Críticas surgem dentro do próprio PS
Numa carta aberta, ex-governantes e deputados do PS manifestaram "profunda indignação e preocupação" com "a demolição do teto de dezenas de famílias".
A carta, com o título "sobre a demolição de princípios e de barracas", foi lançada na terça-feira por "militantes e simpatizantes do PS", e somava mais de uma centena de assinaturas. Para estes socialistas, demolir barracas "sem garantir soluções habitacionais alternativas, adequadas e imediatas" contraria os "princípios constitucionais e estatutários" e "mancha a credibilidade e o compromisso ético que o PS deve assumir perante os cidadãos".
Também o líder parlamentar do PS teve algo a dizer sobre a situação, reconhecendo que as ações do presidente da câmara de Loures, não transmitiram “empatia e socialismo”, mas defendeu que o episódio não põe em causa os pilares socialistas.
Já o Secretário-geral do PS, José Luís Carneiro, disse ter sido informado, pela Câmara de Loures, que foram tomados "todos os cuidados" com as pessoas afetadas pela demolição de construções ilegais.
"Garantem-me da Câmara Municipal de Loures que todos os cuidados houve em relação ao diálogo que foi feito com os respetivos cidadãos que foram confrontados com esta decisão. Garantem-me isso e, portanto, quero crer que assim foi", disse o líder do PS aos jornalistas em Beja.
Outras reações
Já Marcelo Rebelo de Sousa mantém-se em silêncio quanto a críticas. Em declarações aos jornalistas à margem das comemorações dos 50 anos da diocese de Santarém, disse apenas que a situação “tem de ser tratada e abordada de forma efetiva e duradoura", para evitar "a sensação de tapa aqui, remenda acolá, mas o problema global não está a ter solução".
Ao contrário, o candidato presidencial Luís Marques Mendes, que não há muito tempo dizia não ter informação suficiente para comentar, mostrou-se mais crítico da situação.
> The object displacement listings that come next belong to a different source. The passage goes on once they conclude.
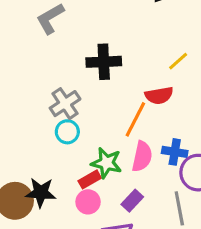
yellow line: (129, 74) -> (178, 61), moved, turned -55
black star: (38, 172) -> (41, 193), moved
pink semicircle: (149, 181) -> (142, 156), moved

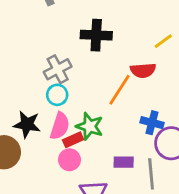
pink semicircle: (142, 156) -> (60, 126), moved
black star: (41, 193) -> (27, 124), moved
purple rectangle: (132, 201) -> (124, 162), moved, turned 42

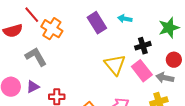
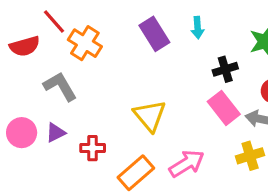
cyan arrow: (125, 19) -> (198, 28), turned -104
yellow triangle: (115, 65) -> (150, 116), moved

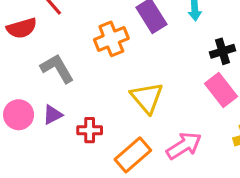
orange cross: (85, 43) -> (111, 39), moved, turned 36

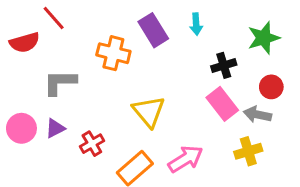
orange cross: (111, 39) -> (113, 53), turned 36
gray L-shape: (57, 68) -> (60, 82), turned -60
red cross: (90, 130) -> (92, 144), turned -30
Esta quarta feira, em Santarém, o social-democrata admitiu que "há ali uma situação ilegal, é verdade. Mas a Câmara foi conivente durante anos. E, por isso, no momento em que quer fazer as demolições, devia ter encontrado primeiro um alojamento provisório, temporário, e só depois fazia as demolições. Ou seja, o contrário do que acabou por ser feito".